The 1st quarter of Rodriguez Group's 2010/2011 fiscal year ended on 31 December 2010. During the period starting on 1 October 2010 and ending on 31 December 2010, total sales increased by 20% compared to the 1st quarter of the fiscal year 2009/2010 (25,343 K€ versus 21,057 K€ during the previous year).
The downgraded results of the Services activities (-37%) during the 1st quarter 2010/2011 are related to an exceptional turnover of 3,841 K€ recorded during the 1st quarter of the fiscal year 2009/2010 as a result of the settlement agreement entered into between SNP Boat Service and Arno shipyards.

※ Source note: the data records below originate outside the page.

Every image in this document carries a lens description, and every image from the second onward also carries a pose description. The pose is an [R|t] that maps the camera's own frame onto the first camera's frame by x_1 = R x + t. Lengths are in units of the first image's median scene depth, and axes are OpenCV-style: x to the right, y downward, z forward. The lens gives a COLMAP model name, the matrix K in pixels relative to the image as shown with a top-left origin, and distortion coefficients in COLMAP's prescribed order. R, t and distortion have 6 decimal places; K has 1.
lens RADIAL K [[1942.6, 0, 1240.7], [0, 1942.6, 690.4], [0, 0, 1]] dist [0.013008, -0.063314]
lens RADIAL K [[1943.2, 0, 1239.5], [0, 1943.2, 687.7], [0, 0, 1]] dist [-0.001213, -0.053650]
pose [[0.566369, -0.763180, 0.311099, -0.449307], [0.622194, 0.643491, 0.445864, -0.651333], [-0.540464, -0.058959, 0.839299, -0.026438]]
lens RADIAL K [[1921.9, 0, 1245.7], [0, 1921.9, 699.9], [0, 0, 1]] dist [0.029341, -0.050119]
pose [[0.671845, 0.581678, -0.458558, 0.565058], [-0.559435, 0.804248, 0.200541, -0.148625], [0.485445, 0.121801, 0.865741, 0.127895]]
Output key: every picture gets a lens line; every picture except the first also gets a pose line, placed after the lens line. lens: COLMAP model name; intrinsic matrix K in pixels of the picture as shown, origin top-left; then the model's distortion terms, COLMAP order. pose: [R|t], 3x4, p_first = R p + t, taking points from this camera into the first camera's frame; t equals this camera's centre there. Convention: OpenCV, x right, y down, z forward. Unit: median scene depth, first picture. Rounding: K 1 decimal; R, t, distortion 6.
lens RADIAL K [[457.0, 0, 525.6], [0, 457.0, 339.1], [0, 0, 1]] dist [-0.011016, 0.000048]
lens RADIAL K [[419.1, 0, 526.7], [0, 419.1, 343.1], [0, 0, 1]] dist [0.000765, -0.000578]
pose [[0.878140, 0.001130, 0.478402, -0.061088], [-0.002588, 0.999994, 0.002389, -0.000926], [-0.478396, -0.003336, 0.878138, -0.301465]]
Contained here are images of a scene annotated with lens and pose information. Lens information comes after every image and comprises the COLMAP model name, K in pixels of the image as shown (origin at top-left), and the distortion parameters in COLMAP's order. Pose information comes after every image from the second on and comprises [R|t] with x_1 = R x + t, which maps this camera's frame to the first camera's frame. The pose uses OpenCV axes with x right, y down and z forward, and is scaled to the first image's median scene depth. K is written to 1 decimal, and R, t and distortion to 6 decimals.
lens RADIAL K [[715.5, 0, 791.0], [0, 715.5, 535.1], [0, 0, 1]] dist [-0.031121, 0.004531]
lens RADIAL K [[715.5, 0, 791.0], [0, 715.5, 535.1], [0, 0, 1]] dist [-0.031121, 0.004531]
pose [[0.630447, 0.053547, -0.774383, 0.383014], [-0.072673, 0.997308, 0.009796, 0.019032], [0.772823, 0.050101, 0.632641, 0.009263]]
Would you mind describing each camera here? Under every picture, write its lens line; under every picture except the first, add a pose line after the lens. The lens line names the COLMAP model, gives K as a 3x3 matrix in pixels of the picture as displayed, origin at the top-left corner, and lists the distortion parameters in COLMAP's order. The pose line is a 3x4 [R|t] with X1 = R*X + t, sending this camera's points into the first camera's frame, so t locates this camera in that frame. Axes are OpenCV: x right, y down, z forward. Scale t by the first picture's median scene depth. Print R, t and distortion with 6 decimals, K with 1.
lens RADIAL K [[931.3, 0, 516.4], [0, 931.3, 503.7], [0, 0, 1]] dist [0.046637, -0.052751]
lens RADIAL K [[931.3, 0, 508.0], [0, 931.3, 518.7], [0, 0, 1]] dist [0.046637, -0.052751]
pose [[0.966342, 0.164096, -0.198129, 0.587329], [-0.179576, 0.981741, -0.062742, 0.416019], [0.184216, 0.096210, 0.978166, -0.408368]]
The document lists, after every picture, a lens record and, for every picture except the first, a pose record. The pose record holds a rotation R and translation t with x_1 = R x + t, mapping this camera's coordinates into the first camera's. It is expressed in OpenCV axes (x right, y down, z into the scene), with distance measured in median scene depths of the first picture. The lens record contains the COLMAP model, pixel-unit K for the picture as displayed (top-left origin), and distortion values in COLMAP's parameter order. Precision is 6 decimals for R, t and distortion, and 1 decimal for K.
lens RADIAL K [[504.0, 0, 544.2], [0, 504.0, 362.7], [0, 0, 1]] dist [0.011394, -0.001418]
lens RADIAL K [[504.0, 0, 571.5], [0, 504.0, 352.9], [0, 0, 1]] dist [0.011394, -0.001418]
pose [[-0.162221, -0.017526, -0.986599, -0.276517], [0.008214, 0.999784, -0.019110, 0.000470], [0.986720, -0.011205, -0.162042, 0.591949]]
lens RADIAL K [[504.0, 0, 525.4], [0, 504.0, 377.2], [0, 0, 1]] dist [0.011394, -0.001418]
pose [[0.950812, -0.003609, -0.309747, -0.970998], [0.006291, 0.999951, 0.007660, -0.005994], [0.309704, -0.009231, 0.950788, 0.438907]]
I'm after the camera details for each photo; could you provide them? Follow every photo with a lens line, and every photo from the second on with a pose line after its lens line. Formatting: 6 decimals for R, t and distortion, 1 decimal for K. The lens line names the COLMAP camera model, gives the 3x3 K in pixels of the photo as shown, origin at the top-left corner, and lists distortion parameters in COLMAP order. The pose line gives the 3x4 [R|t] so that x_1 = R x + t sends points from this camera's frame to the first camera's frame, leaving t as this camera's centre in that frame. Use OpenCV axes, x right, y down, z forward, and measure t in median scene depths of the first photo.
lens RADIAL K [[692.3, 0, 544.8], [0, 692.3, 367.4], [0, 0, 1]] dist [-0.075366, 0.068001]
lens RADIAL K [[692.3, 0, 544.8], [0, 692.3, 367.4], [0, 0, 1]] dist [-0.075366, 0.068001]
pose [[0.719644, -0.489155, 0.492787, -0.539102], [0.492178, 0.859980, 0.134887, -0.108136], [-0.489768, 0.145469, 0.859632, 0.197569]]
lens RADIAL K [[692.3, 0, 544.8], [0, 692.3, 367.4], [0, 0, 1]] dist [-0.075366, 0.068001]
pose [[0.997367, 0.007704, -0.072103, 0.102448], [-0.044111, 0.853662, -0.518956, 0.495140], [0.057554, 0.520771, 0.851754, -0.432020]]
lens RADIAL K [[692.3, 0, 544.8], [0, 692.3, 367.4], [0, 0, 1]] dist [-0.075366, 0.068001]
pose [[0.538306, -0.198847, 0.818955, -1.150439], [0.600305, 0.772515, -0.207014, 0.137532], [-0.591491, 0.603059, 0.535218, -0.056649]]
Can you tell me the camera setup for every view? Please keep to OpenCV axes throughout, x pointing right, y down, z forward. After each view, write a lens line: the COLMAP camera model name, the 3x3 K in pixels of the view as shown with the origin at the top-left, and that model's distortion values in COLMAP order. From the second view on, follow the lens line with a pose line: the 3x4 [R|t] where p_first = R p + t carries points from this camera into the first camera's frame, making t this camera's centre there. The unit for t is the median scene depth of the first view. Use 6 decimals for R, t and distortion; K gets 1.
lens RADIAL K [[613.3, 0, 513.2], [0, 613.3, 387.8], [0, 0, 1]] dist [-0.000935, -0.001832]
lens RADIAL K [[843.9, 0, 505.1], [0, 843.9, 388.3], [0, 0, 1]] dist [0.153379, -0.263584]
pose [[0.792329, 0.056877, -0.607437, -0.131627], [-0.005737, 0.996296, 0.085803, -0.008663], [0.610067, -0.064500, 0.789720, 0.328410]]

When excluding the impact of the Arno transaction, the Products activity increased from 159 K€ during the 1st quarter 2009/2010 to 229 K€ during the 1st quarter 2010/2011, i.e. a 44% increase.
Therefore, when excluding the Products activity, the increase in total sales can be analyzed as follows:
-Sales of Yachts represent 20,511 K€, a 54% increase compared to the 1st quarter of 2009/2010
-Sales of Services (excluding Products) represent 4,603 K€ compared to 3,735 K€ during the 1st quarter of 2009/2010, i.e. a 23% increase.
These sales confirm the beginning of improvement of the luxury yachts market as a result of an increase of interest for newly built yachts and stabilization in transaction prices.
In parallel, Rodriguez Group now fully benefits from the restructuring measures implemented since 2009, which have resulted in lowering the breakeven point of Rodriguez Group.
Rodriguez Group has sufficient cash resources to finance its operating costs and launch at the same time the production of new units necessary to achieve its new business model.
In this encouraging context showing a comeback of historical clients, Rodriguez Group intends to continue its policy of margin restoration and confirms its objective to reach positive operating results over the fiscal year 2011/2012.
The following events occurred during the 1st quarter of the 2010/2011 fiscal year: -Appointment of Mr. Eric De Saintdo as Managing Director and Serge Allegre as Head of Marketing and Development
-The entering into a partnership agreement with Sanlorenzo shipyard under which Rodriguez Group becomes (i) exclusive dealer in France and Monaco for all types of Sanlorenzo vessels and(ii) worldwide dealer of yachts exceeding 90', without exclusivity or volume undertakings; 50 meters units will be developed in common, with exclusivity for the sale all over the world by SNP BOAT
-The merger between SNP Boat et Le Yacht, authorized by the Commercial court of Cannes on 23 November 2010 and approved by the shareholders on 31 December 2010, with a retroactive effect as from 1 October 2010
-The publication of the sales for the last quarter of 2009/2010, showing total sales of 40.5 M€, i.e. a 3.2 % increase compared to 2009/2010's last quarter, as a result of an increase in Yacht sales during the second half year 2009/2010
-The publication of the annual results for 2009/2010 and the presentation thereof to analysts on 14 December 2010. Total sales amounted to 87,195 K€ (compared to 109,566 K€ during the previous year), operating losses of 25,520K€ (versus a 119 642 K€ loss during the previous year) and a net result of 3,788 K€ (compared to a 121,660 K€ loss during the previous year).
As a result of the partnership agreements entered into with the Italian shipyards Sanlorenzo and Italyachts, Rodriguez Group is able to consolidate its business model, in line with the needs of the Group and customers' expectations.
In parallel, Rodriguez Group intends to pursue the development of its Services activities, by strengthening the relationship with Camper & Nicholsons and developing synergies with Sanlorenzo.